**Text excerpt**.

*** Begin section ***

When hockey players start quoting statesmen, there are higher forces at work, and that is just the way the Canadiens played in their 3-0 win on Tuesday. Employing a 1-2-2 forechecking system, the Habs repeatedly forced the Islanders to dump the puck into the offensive zone, then broke out with relative ease against New York's listless fore-checkers. The Canadiens got a first-period goal from Carbonneau, and third-period scores by Mats Naslund and Steve Shutt. It was Penney's third shutout of the playoffs, one shy of the NHL record (held by six goalies)—not bad for a guy with only four NHL games to his credit before the playoffs. The next day, cabbies all over Montreal were cracking that it was the first time they had seen a Penney worth a million.

For his part, Islander coach Al Arbour thought his team wasn't worth a plugged nickel. He publicly criticized Trottier—who has been playing miserably in the playoffs—for the first time in memory, saying Carbonneau "ate him up alive on the face-offs" ( Carbonneau 15, Trottier 7) and that their five-day layoff after ousting Washington in five games had made the champs "soft and fat."

The Islanders got the message and came out storming in Game 2, testing Penney with three tough shots in the opening 36 seconds and then getting in one more blast before the game was a minute old. But Penney turned them away, and Montreal quickly regained its composure, allowing only 12 additional shots—one every five minutes—the rest of the way. When Pierre Mondou scored on a three-on-one at 7:46 of the first period, it was the 10th time in 11 playoff games that the Canadiens had made the first goal. "We have a good habit there," said Naslund, the Habs' leading scorer in the playoffs (6-7-13), who made the score 4-2 early in the third period on a power-play goal after Islander defenseman Denis Potvin had been called for unsportsmanlike conduct. Potvin, confused by linesman Swede Knox's hand signals during an icing call, threw up his arms in disgust. In so doing he inadvertently let go of his stick and it grazed Knox on the chest.

The game ended with the unseemly spectacle of Canadien reserve goalie Richard Sevigny having his face clawed and hair pulled by New York goalie Billy Smith, who, seconds earlier had made a kamikaze charge from 60 feet toward Green. "It looked like anyone in his way was going to get a chop," Green said later. "He had his stick held out like a spear." The brawl was set off when New York's John Tonelli pitchforked Gainey in the belly in the final three seconds of play as they skated down the ice. "I was just taking the guy out," Tonelli explained. "No message intended."

Arbour, seething, came into the press conference threatening to "turn his guys loose" and claiming that "even the league is pulling for Montreal." It's standard procedure for Arbour to excoriate the officiating at least once in a series, although he usually has the good taste to wait until after an Islander win. In the New York dressing room Bob Nystrom suggested that the refs should be "tested for drugs," and Trottier sympathetically explained that he wouldn't want to be a ref in the Forum because "when French people get mad, they go crazy." (For the record, Smith isn't French.)

*** End section ***

**Data for analysis**.

*** Begin section ***

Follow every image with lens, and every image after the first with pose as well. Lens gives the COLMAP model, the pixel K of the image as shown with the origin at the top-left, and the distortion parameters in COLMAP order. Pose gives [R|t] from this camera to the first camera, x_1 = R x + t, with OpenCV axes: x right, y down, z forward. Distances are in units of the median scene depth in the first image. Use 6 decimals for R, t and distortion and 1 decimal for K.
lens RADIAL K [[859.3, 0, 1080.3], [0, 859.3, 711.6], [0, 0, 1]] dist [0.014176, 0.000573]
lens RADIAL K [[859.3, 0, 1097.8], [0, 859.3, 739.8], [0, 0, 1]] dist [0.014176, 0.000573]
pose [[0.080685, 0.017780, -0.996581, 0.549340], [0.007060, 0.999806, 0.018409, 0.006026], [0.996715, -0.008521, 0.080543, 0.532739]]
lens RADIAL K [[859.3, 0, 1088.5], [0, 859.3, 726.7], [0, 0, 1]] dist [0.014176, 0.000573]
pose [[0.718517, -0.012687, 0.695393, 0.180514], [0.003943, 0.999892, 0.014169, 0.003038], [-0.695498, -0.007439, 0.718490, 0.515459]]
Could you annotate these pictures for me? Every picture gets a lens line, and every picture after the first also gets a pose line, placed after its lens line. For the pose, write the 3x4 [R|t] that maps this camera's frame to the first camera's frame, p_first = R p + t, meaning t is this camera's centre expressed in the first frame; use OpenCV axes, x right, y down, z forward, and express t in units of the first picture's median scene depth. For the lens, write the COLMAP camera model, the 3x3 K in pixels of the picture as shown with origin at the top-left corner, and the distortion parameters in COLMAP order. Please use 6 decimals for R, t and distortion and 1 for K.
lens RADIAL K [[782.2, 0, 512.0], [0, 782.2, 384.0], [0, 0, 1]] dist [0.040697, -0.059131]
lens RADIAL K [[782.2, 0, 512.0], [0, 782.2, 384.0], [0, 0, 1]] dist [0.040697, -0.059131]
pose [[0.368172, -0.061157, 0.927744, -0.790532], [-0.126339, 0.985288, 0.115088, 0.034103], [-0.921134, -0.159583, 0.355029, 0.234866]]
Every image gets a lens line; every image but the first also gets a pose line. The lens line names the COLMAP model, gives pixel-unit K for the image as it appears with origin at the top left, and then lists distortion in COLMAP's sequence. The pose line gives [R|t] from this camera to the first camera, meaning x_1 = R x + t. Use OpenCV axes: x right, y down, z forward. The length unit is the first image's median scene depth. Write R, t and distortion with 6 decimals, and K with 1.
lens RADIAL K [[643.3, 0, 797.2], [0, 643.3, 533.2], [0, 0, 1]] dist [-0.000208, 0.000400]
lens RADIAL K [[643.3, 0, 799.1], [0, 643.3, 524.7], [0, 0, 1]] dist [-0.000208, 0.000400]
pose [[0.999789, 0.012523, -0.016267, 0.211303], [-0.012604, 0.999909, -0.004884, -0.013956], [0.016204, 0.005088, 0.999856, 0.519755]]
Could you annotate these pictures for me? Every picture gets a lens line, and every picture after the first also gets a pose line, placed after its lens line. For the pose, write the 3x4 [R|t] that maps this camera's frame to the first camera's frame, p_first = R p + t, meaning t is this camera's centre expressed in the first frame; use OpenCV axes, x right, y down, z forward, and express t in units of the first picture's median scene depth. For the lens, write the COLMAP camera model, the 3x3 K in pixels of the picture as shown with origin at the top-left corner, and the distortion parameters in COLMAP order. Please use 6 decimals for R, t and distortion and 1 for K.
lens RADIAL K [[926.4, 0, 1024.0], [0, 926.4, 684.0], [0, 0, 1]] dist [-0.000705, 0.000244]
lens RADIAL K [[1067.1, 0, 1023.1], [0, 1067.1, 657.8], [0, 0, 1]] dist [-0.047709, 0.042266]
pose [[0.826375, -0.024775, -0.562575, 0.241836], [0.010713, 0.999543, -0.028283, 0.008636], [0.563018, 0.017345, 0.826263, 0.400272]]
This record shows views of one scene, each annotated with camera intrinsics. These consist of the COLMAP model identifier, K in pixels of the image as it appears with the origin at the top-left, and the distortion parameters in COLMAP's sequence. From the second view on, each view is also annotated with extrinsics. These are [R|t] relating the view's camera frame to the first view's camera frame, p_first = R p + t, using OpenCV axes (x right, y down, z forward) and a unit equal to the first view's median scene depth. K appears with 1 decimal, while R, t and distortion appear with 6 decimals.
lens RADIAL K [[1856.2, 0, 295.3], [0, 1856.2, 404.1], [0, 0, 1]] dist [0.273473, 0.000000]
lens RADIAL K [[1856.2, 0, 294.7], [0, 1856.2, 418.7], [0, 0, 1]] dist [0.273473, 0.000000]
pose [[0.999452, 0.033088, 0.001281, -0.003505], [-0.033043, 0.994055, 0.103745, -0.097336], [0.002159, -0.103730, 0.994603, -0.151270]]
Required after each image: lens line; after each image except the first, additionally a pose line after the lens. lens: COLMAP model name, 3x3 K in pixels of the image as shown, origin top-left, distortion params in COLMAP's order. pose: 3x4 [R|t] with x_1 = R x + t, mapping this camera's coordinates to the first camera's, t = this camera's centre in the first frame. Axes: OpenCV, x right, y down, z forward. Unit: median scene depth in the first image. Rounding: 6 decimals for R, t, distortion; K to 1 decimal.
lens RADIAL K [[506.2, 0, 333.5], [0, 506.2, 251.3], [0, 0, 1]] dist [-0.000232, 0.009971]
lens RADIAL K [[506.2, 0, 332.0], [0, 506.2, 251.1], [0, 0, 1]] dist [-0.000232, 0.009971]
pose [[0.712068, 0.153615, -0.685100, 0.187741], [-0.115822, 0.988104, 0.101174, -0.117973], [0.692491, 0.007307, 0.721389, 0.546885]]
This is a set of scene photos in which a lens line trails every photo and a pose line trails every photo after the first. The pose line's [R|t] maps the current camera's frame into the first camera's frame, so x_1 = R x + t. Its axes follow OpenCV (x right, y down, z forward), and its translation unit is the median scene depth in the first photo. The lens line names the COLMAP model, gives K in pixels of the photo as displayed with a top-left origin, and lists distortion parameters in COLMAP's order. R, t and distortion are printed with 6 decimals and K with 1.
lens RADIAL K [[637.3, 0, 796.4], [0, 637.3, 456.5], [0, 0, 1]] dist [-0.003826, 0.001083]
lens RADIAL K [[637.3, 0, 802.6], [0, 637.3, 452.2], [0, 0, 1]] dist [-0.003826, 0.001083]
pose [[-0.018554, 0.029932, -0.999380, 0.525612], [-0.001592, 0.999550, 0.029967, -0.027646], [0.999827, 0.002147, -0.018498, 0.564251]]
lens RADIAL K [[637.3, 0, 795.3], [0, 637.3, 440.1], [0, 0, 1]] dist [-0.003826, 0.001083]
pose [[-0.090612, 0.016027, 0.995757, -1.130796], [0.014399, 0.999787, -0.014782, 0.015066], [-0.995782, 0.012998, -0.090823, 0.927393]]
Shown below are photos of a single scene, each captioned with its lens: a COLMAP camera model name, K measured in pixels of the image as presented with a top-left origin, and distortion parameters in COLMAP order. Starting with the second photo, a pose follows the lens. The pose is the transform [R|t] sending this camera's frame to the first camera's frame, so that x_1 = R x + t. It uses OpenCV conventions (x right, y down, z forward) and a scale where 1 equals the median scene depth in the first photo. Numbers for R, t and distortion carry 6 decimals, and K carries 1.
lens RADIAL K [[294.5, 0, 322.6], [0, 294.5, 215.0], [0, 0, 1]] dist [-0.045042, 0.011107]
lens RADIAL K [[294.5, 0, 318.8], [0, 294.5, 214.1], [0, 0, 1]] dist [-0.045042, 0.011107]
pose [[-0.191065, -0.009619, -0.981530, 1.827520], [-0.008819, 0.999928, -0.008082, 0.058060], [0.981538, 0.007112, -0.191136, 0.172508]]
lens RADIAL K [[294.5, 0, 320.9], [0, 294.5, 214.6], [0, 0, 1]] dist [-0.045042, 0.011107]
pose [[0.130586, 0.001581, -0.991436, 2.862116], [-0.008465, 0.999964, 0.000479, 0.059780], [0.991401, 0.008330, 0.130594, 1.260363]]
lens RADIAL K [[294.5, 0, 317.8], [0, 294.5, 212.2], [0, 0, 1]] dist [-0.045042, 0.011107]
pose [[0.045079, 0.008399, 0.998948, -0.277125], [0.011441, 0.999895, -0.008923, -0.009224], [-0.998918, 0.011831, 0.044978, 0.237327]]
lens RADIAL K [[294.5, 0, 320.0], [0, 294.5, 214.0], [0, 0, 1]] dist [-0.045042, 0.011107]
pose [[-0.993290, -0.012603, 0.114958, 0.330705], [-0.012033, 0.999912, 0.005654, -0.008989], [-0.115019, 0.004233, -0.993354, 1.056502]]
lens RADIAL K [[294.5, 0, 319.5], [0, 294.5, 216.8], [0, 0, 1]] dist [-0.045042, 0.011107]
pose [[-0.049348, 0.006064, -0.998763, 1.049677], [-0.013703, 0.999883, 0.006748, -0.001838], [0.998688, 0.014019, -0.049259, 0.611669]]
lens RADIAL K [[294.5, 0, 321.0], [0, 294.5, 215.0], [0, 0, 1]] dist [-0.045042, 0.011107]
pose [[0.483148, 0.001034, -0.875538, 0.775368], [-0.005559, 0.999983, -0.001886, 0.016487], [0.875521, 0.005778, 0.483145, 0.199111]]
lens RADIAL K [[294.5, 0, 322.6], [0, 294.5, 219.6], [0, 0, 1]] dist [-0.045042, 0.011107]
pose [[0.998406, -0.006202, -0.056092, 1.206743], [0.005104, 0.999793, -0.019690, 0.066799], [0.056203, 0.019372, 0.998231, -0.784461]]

*** End section ***

Which Canadiens players does the hockey text above name as scoring a goal?

Carbonneau, Mats Naslund, Steve Shutt, Pierre Mondou